Dibango attributes at least part of his misfortune to disobeying the promises he made as a boy in Cameroon, during the initiation ritual that followed his circumcision at the age of six. During the initiation, he learned that he would be a mouna moussima or “lucky child,” but in addition, “I made promises without knowing their consequences for the future…. There is a particular promise I didn’t keep, so I can speak of it: I was not supposed to return home with a foreign wife. I did. But I paid for it, spiritually and psychologically.”

Dibango did not regret marrying his French wife Coco, but he believed that that decision was more fateful than he could have imagined.

English

Manu Dibango is a jazz saxophonist with an international reputation. His song “Soul Makossa” is sometimes credited with being the first disco tune.

Dibango was born in Cameroon in 1933. At the age of fifteen he left the country for a boarding school in France. His father gave him a small amount of money and three kilos of coffee to pay for his first school term.

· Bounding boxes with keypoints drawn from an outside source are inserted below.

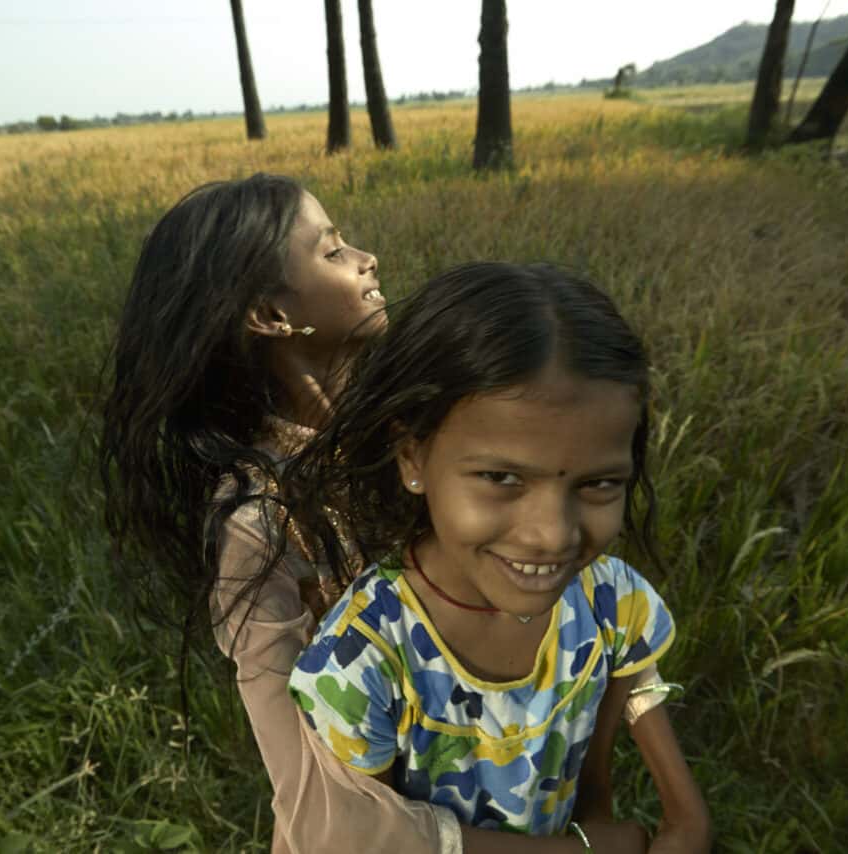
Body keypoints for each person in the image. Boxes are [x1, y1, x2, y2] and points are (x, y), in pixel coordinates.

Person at [286, 262, 712, 850]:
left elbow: (609, 787)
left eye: (599, 484)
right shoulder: (362, 661)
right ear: (412, 458)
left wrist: (682, 828)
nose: (552, 536)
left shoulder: (609, 600)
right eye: (502, 476)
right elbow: (377, 839)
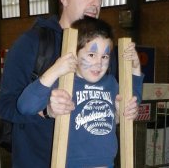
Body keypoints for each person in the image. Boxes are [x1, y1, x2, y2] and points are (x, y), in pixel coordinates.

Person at [0, 0, 140, 168]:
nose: (96, 3)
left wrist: (127, 107)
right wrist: (46, 111)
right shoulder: (32, 43)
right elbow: (6, 106)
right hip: (37, 162)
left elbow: (117, 100)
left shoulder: (102, 49)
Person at [17, 17, 144, 168]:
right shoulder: (64, 82)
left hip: (107, 164)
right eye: (91, 55)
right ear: (75, 54)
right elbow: (24, 106)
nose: (99, 63)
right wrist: (55, 70)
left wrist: (135, 69)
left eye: (105, 56)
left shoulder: (110, 83)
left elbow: (132, 100)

The boy grew up, established himself as a professional musician in Brussels and Paris, then spent many years trying to return to Africa. His memoir Three Kilos of Coffee, written with Danielle Rouard and translated from the French by Beth G. Raps, is largely the story of how hard going home can be.

Some of Dibango’s difficulties can be attributed to the obstacles to getting established in a developing country. In 1975, Dibango was given the opportunity to lead a government-sponsored band in the Ivory Coast. He soon realized that he was completely dependent on the patronage of the president, Félix Houphouët-Boigny, and that he was resented by local musicians. With reason or not, he came to believe he might be poisoned.

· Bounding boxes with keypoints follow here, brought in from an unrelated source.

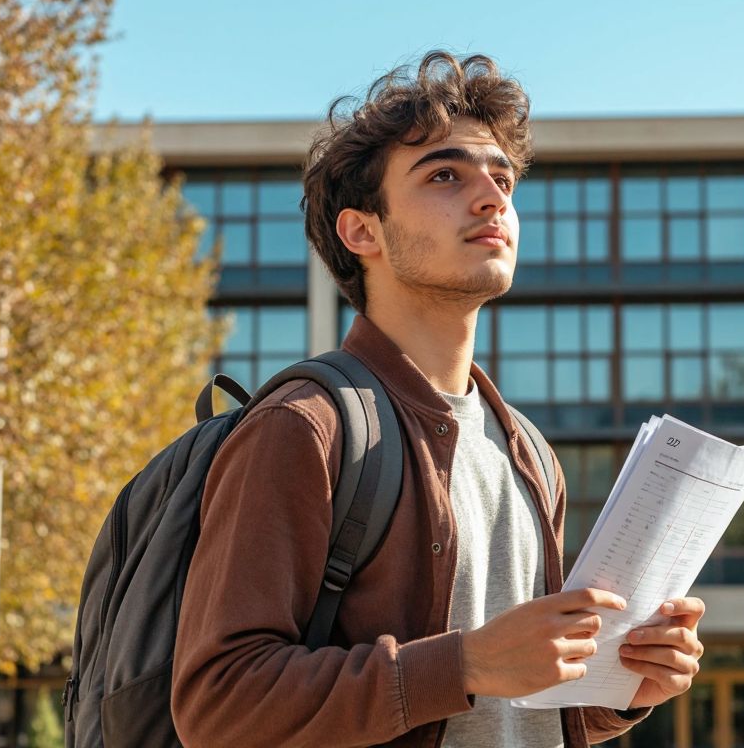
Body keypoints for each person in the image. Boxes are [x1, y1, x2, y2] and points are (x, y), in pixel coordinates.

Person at [171, 51, 706, 748]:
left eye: (502, 178)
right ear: (363, 231)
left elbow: (511, 712)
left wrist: (626, 690)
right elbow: (219, 706)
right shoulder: (306, 427)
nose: (492, 198)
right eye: (445, 175)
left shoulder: (531, 454)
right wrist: (467, 661)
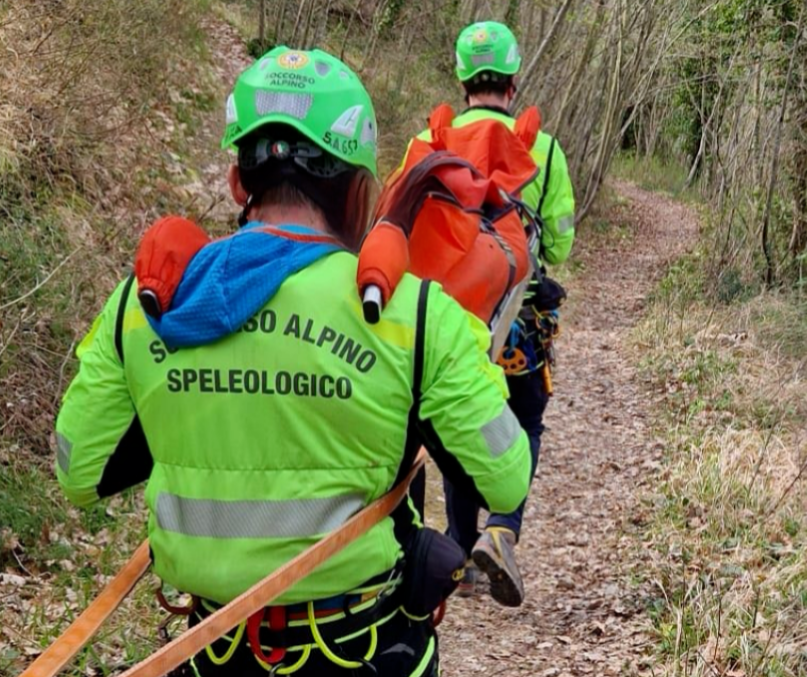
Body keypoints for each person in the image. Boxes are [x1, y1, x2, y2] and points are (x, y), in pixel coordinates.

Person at [53, 46, 532, 677]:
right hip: (361, 650)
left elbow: (77, 469)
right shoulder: (414, 315)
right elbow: (504, 475)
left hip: (210, 652)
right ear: (362, 191)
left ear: (236, 182)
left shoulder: (146, 305)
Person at [409, 21, 576, 608]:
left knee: (458, 426)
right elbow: (558, 243)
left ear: (461, 77)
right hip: (520, 321)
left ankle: (458, 544)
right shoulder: (545, 151)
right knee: (524, 419)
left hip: (445, 322)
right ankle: (503, 527)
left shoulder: (431, 141)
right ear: (512, 78)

They can execute you more smoothly than did anyone in Florence: even an autopsy won’t show the African poison hidden under your nails. Now we had to be careful — we had cans of beer or bottles of wine opened right in front of us.

When he left after four years, Dibango said, “My long stay in Côte d’Ivoire turned me into one of those people who has a pain in his Africa.”

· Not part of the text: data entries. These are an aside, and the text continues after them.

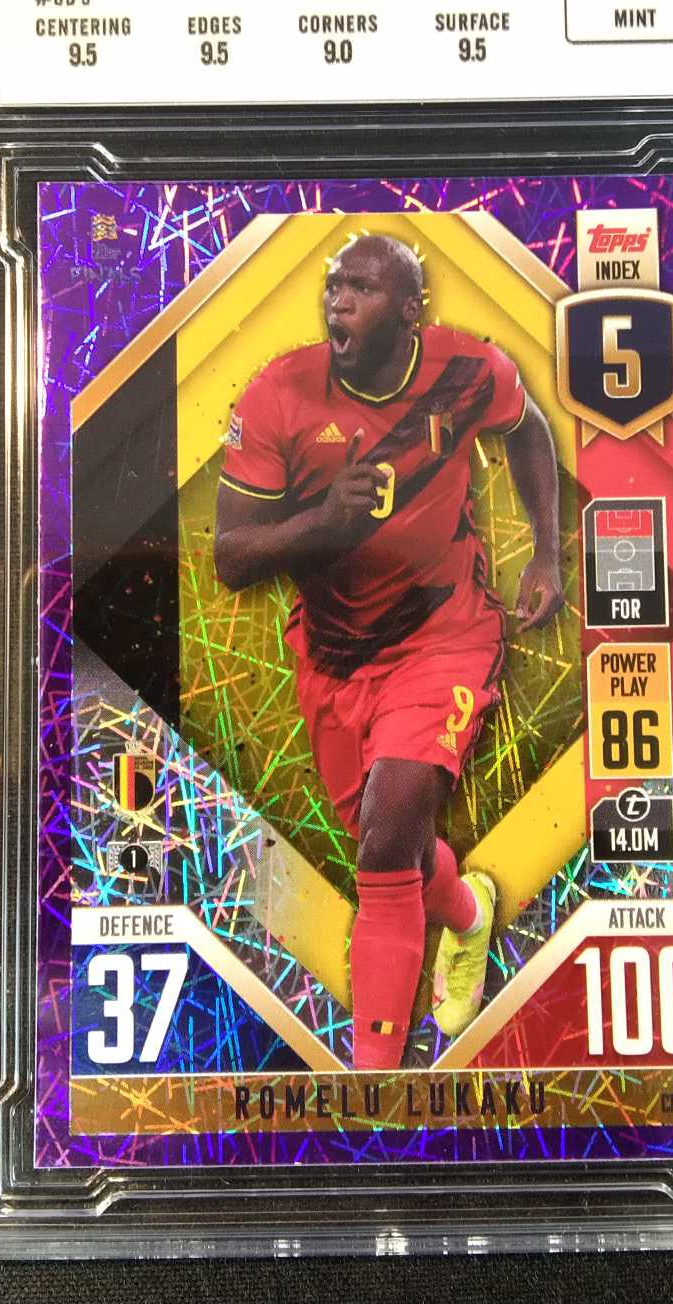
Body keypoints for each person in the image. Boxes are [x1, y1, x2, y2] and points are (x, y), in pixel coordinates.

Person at [214, 233, 563, 1069]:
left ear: (411, 310)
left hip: (445, 635)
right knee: (389, 844)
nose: (338, 299)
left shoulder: (468, 371)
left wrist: (548, 554)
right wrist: (323, 524)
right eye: (335, 284)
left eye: (362, 289)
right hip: (332, 658)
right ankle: (470, 915)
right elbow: (231, 557)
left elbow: (529, 428)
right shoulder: (278, 394)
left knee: (384, 844)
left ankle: (374, 1084)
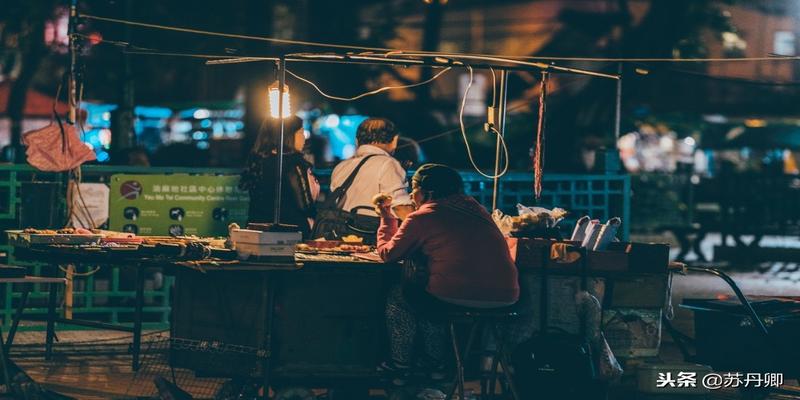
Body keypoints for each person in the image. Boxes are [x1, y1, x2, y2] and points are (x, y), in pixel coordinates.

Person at [373, 163, 520, 380]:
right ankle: (434, 364)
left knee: (402, 297)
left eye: (414, 189)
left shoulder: (422, 216)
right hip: (507, 297)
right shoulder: (476, 209)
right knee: (428, 292)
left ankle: (402, 365)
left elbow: (389, 254)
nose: (412, 195)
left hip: (458, 296)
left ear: (427, 192)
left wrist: (387, 217)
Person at [239, 116, 319, 237]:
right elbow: (305, 205)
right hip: (290, 233)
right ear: (288, 135)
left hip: (256, 230)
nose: (304, 137)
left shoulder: (258, 160)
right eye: (301, 132)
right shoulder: (294, 163)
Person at [330, 118, 415, 220]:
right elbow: (401, 208)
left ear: (357, 141)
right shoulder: (388, 164)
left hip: (341, 231)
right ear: (394, 141)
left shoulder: (340, 167)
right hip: (371, 233)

Nonetheless, Dibango did not give up the dream of basing himself in Africa. In the fall of 1981 he shipped some musical instruments to Douala, Cameroon, and launched a cabaret. “Our Douala club, with its international aspirations, was a bottomless pit that devoured us. It finally closed its doors after running for six months.”

Dibango blames the bad faith of his financial backers, but he blames magic as well. Balls of “medicine” wrapped in cloth were found under the rug at his club, and about a month later came a more dramatic episode.

Scarcely a month after the incident with the balls came a second and disastrous incident. One dark night after coming home from the club, I went to the toilet to read my newspaper. A moment of lovely quiet passed. The surrounding calm relaxed me. I was getting up off the seat when I saw a green snake, the kind whose bite means death. Unfortunately the telephone still wasn’t connected. The villa was far from the center of town. Was I going to die here, so absurdly? How could I get out of this with just my shoes and pants? But it was decidedly not my time to go. I didn’t delay reacting. I took my first slipper and held it out to the snake so he would bite it and release his venom. Then I could leave. I took off my second slipper. The reptile still had his head up. Slowly I took off my pants and threw them on him. I stepped over him, opened the door carefully, and closed it again. Early in the morning, the houseboy killed the snake. Its venom had already burned the cloth of my pants.

Dibango attributes at least part of his misfortune to disobeying the promises he made as a boy in Cameroon, during the initiation ritual that followed his circumcision at the age of six. During the initiation, he learned that he would be a mouna moussima or “lucky child,” but in addition, “I made promises without knowing their consequences for the future…. There is a particular promise I didn’t keep, so I can speak of it: I was not supposed to return home with a foreign wife. I did. But I paid for it, spiritually and psychologically.”

Dibango did not regret marrying his French wife Coco, but he believed that that decision was more fateful than he could have imagined.